Unconfirmed media reports circulating throughout the Pacific Rim are suggesting North Korean military officer, General Ri Yong-gil, Chief of North Korea’s General Staff — the top military official in the Korean People’s Army — has been executed.
General Ri was the third-highest-ranking military official in the North Korean military structure, immediately subordinate to North Korean Minister of Defense, General Pak Yong-sik, and Supreme Commander, Kim Jong-un.
South Korean news agency, Yonhap, reports General Ri was accused of corruption and conspiring to form political opposition to Mr. Kim’s rule.
No information as to the method of execution has emerged. South Korea’s National Intelligence Service refused to publicly comment on Yonhap’s news report.
General Ri reportedly fell from grace in late 2015 and was not seen at a recent rally in Pyongyang or at the Feb. 7 launch of a long-range missile. North Korean media have omitted references to Ri since earlier this year.

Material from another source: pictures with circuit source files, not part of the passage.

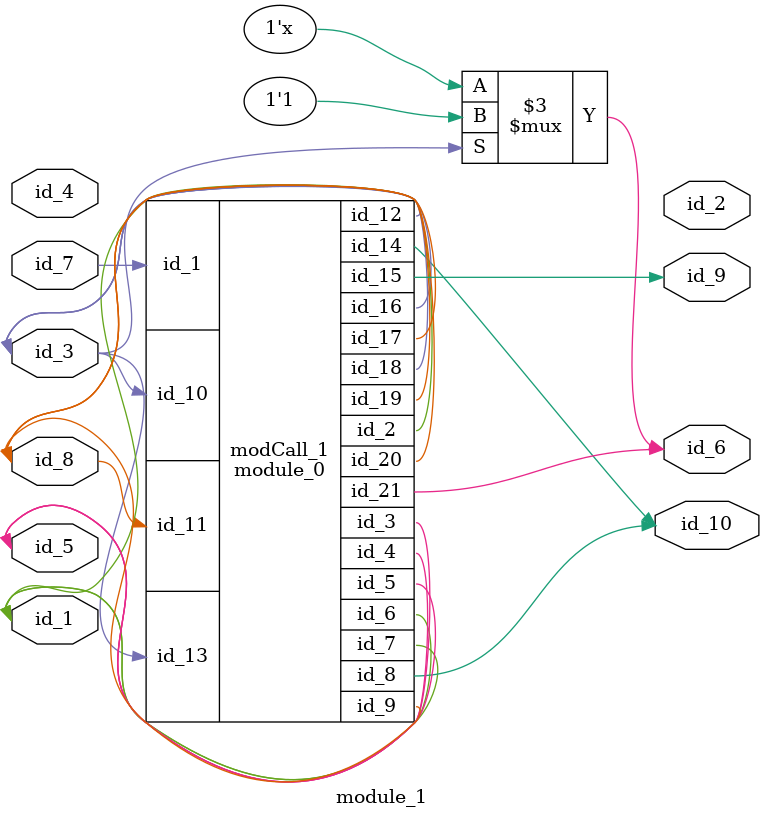
<source format=v>
module module_0 (
    id_1,
    id_2,
    id_3,
    id_4,
    id_5,
    id_6,
    id_7,
    id_8,
    id_9,
    id_10,
    id_11,
    id_12,
    id_13,
    id_14,
    id_15,
    id_16,
    id_17,
    id_18,
    id_19,
    id_20,
    id_21
);
  output wire id_21;
  inout wire id_20;
  output wire id_19;
  inout wire id_18;
  output wire id_17;
  inout wire id_16;
  output wire id_15;
  output wire id_14;
  input wire id_13;
  inout wire id_12;
  input wire id_11;
  input wire id_10;
  inout wire id_9;
  output wire id_8;
  inout wire id_7;
  inout wire id_6;
  inout wire id_5;
  inout wire id_4;
  output wire id_3;
  inout wire id_2;
  input wire id_1;
endmodule
module module_1 (
    id_1,
    id_2,
    id_3,
    id_4,
    id_5,
    id_6,
    id_7,
    id_8,
    id_9,
    id_10
);
  output wire id_10;
  output wire id_9;
  inout wire id_8;
  input wire id_7;
  output wire id_6;
  inout wire id_5;
  input wire id_4;
  inout wire id_3;
  output wire id_2;
  inout wire id_1;
  always if (id_3) id_6 = 1;
  module_0 modCall_1 (
      id_7,
      id_1,
      id_5,
      id_5,
      id_5,
      id_1,
      id_1,
      id_10,
      id_8,
      id_3,
      id_8,
      id_3,
      id_3,
      id_10,
      id_9,
      id_3,
      id_8,
      id_3,
      id_8,
      id_8,
      id_6
  );
endmodule

</source>
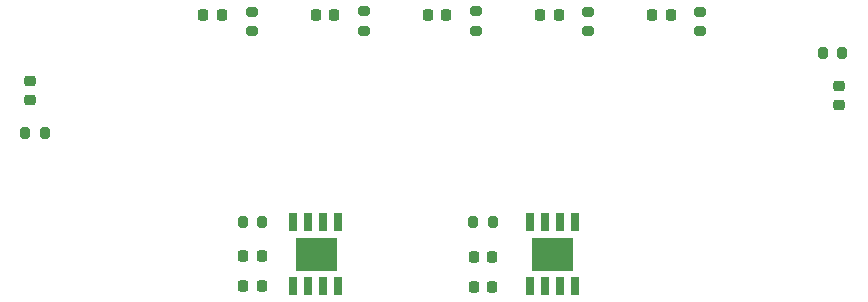
<source format=gbr>
%TF.GenerationSoftware,KiCad,Pcbnew,9.0.2*%
%TF.CreationDate,2025-10-02T19:22:40-04:00*%
%TF.ProjectId,Slippi,536c6970-7069-42e6-9b69-6361645f7063,rev?*%
%TF.SameCoordinates,Original*%
%TF.FileFunction,Paste,Top*%
%TF.FilePolarity,Positive*%
%FSLAX46Y46*%
G04 Gerber Fmt 4.6, Leading zero omitted, Abs format (unit mm)*
G04 Created by KiCad (PCBNEW 9.0.2) date 2025-10-02 19:22:40*
%MOMM*%
%LPD*%
G01*
G04 APERTURE LIST*
G04 Aperture macros list*
%AMRoundRect*
0 Rectangle with rounded corners*
0 $1 Rounding radius*
0 $2 $3 $4 $5 $6 $7 $8 $9 X,Y pos of 4 corners*
0 Add a 4 corners polygon primitive as box body*
4,1,4,$2,$3,$4,$5,$6,$7,$8,$9,$2,$3,0*
0 Add four circle primitives for the rounded corners*
1,1,$1+$1,$2,$3*
1,1,$1+$1,$4,$5*
1,1,$1+$1,$6,$7*
1,1,$1+$1,$8,$9*
0 Add four rect primitives between the rounded corners*
20,1,$1+$1,$2,$3,$4,$5,0*
20,1,$1+$1,$4,$5,$6,$7,0*
20,1,$1+$1,$6,$7,$8,$9,0*
20,1,$1+$1,$8,$9,$2,$3,0*%
G04 Aperture macros list end*
%ADD10C,0.010000*%
%ADD11RoundRect,0.200000X0.275000X-0.200000X0.275000X0.200000X-0.275000X0.200000X-0.275000X-0.200000X0*%
%ADD12RoundRect,0.200000X-0.200000X-0.275000X0.200000X-0.275000X0.200000X0.275000X-0.200000X0.275000X0*%
%ADD13RoundRect,0.218750X-0.218750X-0.256250X0.218750X-0.256250X0.218750X0.256250X-0.218750X0.256250X0*%
%ADD14RoundRect,0.225000X0.225000X0.250000X-0.225000X0.250000X-0.225000X-0.250000X0.225000X-0.250000X0*%
%ADD15RoundRect,0.218750X0.256250X-0.218750X0.256250X0.218750X-0.256250X0.218750X-0.256250X-0.218750X0*%
%ADD16RoundRect,0.015000X-0.285000X0.760000X-0.285000X-0.760000X0.285000X-0.760000X0.285000X0.760000X0*%
%ADD17RoundRect,0.200000X0.200000X0.275000X-0.200000X0.275000X-0.200000X-0.275000X0.200000X-0.275000X0*%
%ADD18RoundRect,0.218750X-0.256250X0.218750X-0.256250X-0.218750X0.256250X-0.218750X0.256250X0.218750X0*%
G04 APERTURE END LIST*
D10*
%TO.C,U1*%
X98645000Y-82555000D02*
X95245000Y-82555000D01*
X95245000Y-79845000D01*
X98645000Y-79845000D01*
X98645000Y-82555000D01*
G36*
X98645000Y-82555000D02*
G01*
X95245000Y-82555000D01*
X95245000Y-79845000D01*
X98645000Y-79845000D01*
X98645000Y-82555000D01*
G37*
%TO.C,U2*%
X118645000Y-82555000D02*
X115245000Y-82555000D01*
X115245000Y-79845000D01*
X118645000Y-79845000D01*
X118645000Y-82555000D01*
G36*
X118645000Y-82555000D02*
G01*
X115245000Y-82555000D01*
X115245000Y-79845000D01*
X118645000Y-79845000D01*
X118645000Y-82555000D01*
G37*
%TD*%
D11*
%TO.C,R7*%
X101000000Y-62325000D03*
X101000000Y-60675000D03*
%TD*%
D12*
%TO.C,R2*%
X110250000Y-78500000D03*
X111900000Y-78500000D03*
%TD*%
D13*
%TO.C,D2*%
X87425000Y-61000000D03*
X89000000Y-61000000D03*
%TD*%
D11*
%TO.C,R5*%
X129500000Y-62350000D03*
X129500000Y-60700000D03*
%TD*%
D14*
%TO.C,C3*%
X111850000Y-84000000D03*
X110300000Y-84000000D03*
%TD*%
D12*
%TO.C,R1*%
X90750000Y-78500000D03*
X92400000Y-78500000D03*
%TD*%
D13*
%TO.C,D5*%
X96925000Y-61000000D03*
X98500000Y-61000000D03*
%TD*%
D15*
%TO.C,D8*%
X141200000Y-68587500D03*
X141200000Y-67012500D03*
%TD*%
D16*
%TO.C,U1*%
X98850000Y-78500000D03*
X97580000Y-78500000D03*
X96310000Y-78500000D03*
X95040000Y-78500000D03*
X95040000Y-83900000D03*
X96310000Y-83900000D03*
X97580000Y-83900000D03*
X98850000Y-83900000D03*
%TD*%
D14*
%TO.C,C4*%
X111850000Y-81500000D03*
X110300000Y-81500000D03*
%TD*%
D13*
%TO.C,D7*%
X115925000Y-61000000D03*
X117500000Y-61000000D03*
%TD*%
D11*
%TO.C,R4*%
X91500000Y-62350000D03*
X91500000Y-60700000D03*
%TD*%
D14*
%TO.C,C1*%
X92350000Y-83900000D03*
X90800000Y-83900000D03*
%TD*%
D16*
%TO.C,U2*%
X118850000Y-78500000D03*
X117580000Y-78500000D03*
X116310000Y-78500000D03*
X115040000Y-78500000D03*
X115040000Y-83900000D03*
X116310000Y-83900000D03*
X117580000Y-83900000D03*
X118850000Y-83900000D03*
%TD*%
D11*
%TO.C,R9*%
X120000000Y-62350000D03*
X120000000Y-60700000D03*
%TD*%
D17*
%TO.C,R6*%
X74000000Y-71000000D03*
X72350000Y-71000000D03*
%TD*%
D13*
%TO.C,D6*%
X106425000Y-61000000D03*
X108000000Y-61000000D03*
%TD*%
D14*
%TO.C,C2*%
X92350000Y-81390000D03*
X90800000Y-81390000D03*
%TD*%
D18*
%TO.C,D4*%
X72700000Y-66600000D03*
X72700000Y-68175000D03*
%TD*%
D11*
%TO.C,R8*%
X110500000Y-62325000D03*
X110500000Y-60675000D03*
%TD*%
D12*
%TO.C,R10*%
X139875000Y-64187500D03*
X141525000Y-64187500D03*
%TD*%
D13*
%TO.C,D3*%
X125425000Y-61000000D03*
X127000000Y-61000000D03*
%TD*%
M02*

</source>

Ri’s alleged execution is the most recent in a string of death sentences for high ranking military and political leaders in the hermit state.
In 2013, Kim’s uncle and instructor, Jang Song-thaek, was accused of being involved in counter-revolutionary activities, immediately before being stripped from posts and expelled from the Workers’ Party of Korea. Unsubstantiated reports claimed that he was executed by a pack of feral dogs, but Pyongyang, in an uncharacteristic move, denied the method when it did announce his death.
General Ri’s predecessor, General Hyon Yong-cho, was killed in May 2015 for allegedly showing disloyalty to Kim. Akin to Jang, speculation persisted for weeks Hyon was executed in view of North Korea’s leadership organ by an anti-aircraft gun, but no confirmation was given as to Hyon’s death or the method of execution.